Fractured (originally known as Schism) is a 2013 psychological horror film that was directed by Adam Gierasch, based on a script by Gierasch and his writing partner Jace Anderson. The film had its world premiere on October 12, 2013, at the Screamfest Horror Film Festival. It stars Callum Blue as an amnesiac trying to discover what exactly happened to him.

==Plot==

Dylan White (Callum Blue) has no memory of his life prior to waking up from a coma. He has created an entirely new identity as an ordinary cook in Baton Rouge.
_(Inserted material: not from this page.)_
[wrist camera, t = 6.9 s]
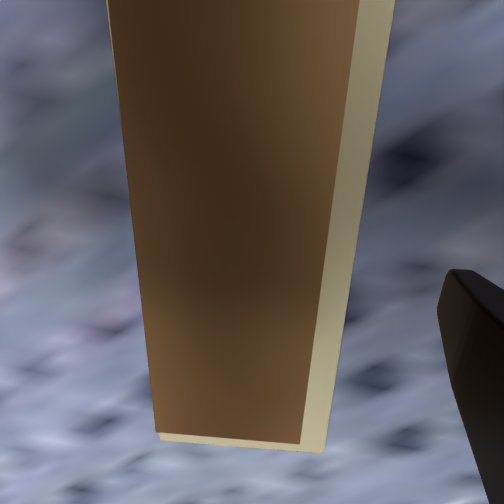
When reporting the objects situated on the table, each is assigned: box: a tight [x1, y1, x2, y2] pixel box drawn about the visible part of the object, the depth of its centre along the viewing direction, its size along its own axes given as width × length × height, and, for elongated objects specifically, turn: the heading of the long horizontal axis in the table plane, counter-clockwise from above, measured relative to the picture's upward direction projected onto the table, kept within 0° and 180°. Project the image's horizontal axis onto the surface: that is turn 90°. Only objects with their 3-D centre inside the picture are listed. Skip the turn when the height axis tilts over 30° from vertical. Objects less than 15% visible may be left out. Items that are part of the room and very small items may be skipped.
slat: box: [108, 0, 360, 445], centre depth 12 cm, size 4×12×4 cm, turn 178°
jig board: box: [106, 0, 395, 453], centre depth 14 cm, size 7×26×1 cm, turn 179°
Things are normal for Dylan until he begins to experience horrifying visions, forcing him to look further to discover who he was before he lost his memory.

==Cast==
- Callum Blue as Dylan / Jaron
- Vinnie Jones as Quincy
- Ashlynn Yennie as Brandy
- Nicole LaLiberte as Marlena
- Jon Eyez as Reggie
- Eric F. Adams as Gary
- Steve DeMartino as Bartender
- Lily Virginia Filson as Hell Girl with Tattoo
- Brent Phillip Henry as Johnny (as Brent Henry)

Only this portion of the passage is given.